The new attendant care provisions reverse the law as established by the Court of Appeal in Henry v. Gore. In that case the Court held that “economic loss” is a threshold requirement for payment of an attendant care benefit. The Court noted that “economic loss” was not a defined term and it declined to provide an explanation. The insurer in that case argued that insurers risk facing claims for attendant care based on minimal monetary loss.
The Regulation’s new subsection 19(3) addresses this concern to the exclusion of any other perspective except the insurance industry’s profit motive.
It clarifies that if an attendant care provider is not acting in the course of his or her ordinary employment, the attendant care benefit payable shall not exceed the amount of the economic loss sustained while, and as a direct result, of providing the attendant care. In the future, care providers will have to either quit their jobs in order to be paid fairly for the care they are providing, or agree to do so for free, or next to nothing. While there is no easy solution to this horrible situation forced on accident victims by this government, consideration should now be given to involving professional caregivers whenever attendant care is required, so as to lessen the burden already faced by the victims and their social support system.
Whether this will result in any cost savings to the industry remains to be seen.

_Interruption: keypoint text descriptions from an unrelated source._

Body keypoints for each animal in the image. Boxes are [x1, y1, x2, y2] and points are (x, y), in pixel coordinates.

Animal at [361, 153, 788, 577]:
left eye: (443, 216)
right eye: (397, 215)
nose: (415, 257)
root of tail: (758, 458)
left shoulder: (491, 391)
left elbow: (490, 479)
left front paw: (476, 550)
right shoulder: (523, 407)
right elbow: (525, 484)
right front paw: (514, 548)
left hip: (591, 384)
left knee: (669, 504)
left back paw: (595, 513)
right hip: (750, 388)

It is certain to solidify insurance industry earnings.
O Reg 347/13 also tightens up the requirements under subsection 18(2) and 38(3)(c)(i)(B) dealing with pre-existing medical conditions. Previously, the MIG did not apply if a health practitioner determines and provides compelling evidence that the insured person has a pre-existing medical condition that will prevent the insured person from achieving maximal recovery, if that person is subject to the $3,500 limit under the MIG. The new change requires the pre-existing medical condition to be documented by a health practitioner before the accident. Therefore, insureds who did not have a doctor, or failed to see a doctor for a condition, will not be able to escape the MIG, even if a health practitioner confirms that their condition was pre-existing and will prevent them from achieving maximal recovery. Counsel and medical professionals must carefully review all pre-accident medical records to find any indication of a pre-existing medical condition in order to substantiate a removal from the MIG.

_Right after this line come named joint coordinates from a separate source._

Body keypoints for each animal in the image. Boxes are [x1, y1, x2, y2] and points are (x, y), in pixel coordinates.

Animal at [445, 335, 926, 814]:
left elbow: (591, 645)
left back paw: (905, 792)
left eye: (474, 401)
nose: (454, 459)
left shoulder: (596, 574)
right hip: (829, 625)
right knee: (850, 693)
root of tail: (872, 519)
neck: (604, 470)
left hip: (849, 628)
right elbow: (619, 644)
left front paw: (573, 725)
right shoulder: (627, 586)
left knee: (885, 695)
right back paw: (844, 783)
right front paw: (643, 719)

The election of benefits section is also amended. Currently, under s. 35(1) an insured person’s election of income replacement benefits, non-earner benefits or caregiver benefits is final. The exception is if the insured person is designated catastrophic, he or she can re-elect caregiver benefits within 30 days. The new subsection 35(3) clarifies that the election of benefits is final regardless of any change in circumstances.
Neither OTLA, nor any other legal, medical or victim advocacy organization, was consulted before these changes were made. They are completely unfair, illogical, and counter to the entire purpose of having a no-fault benefits system.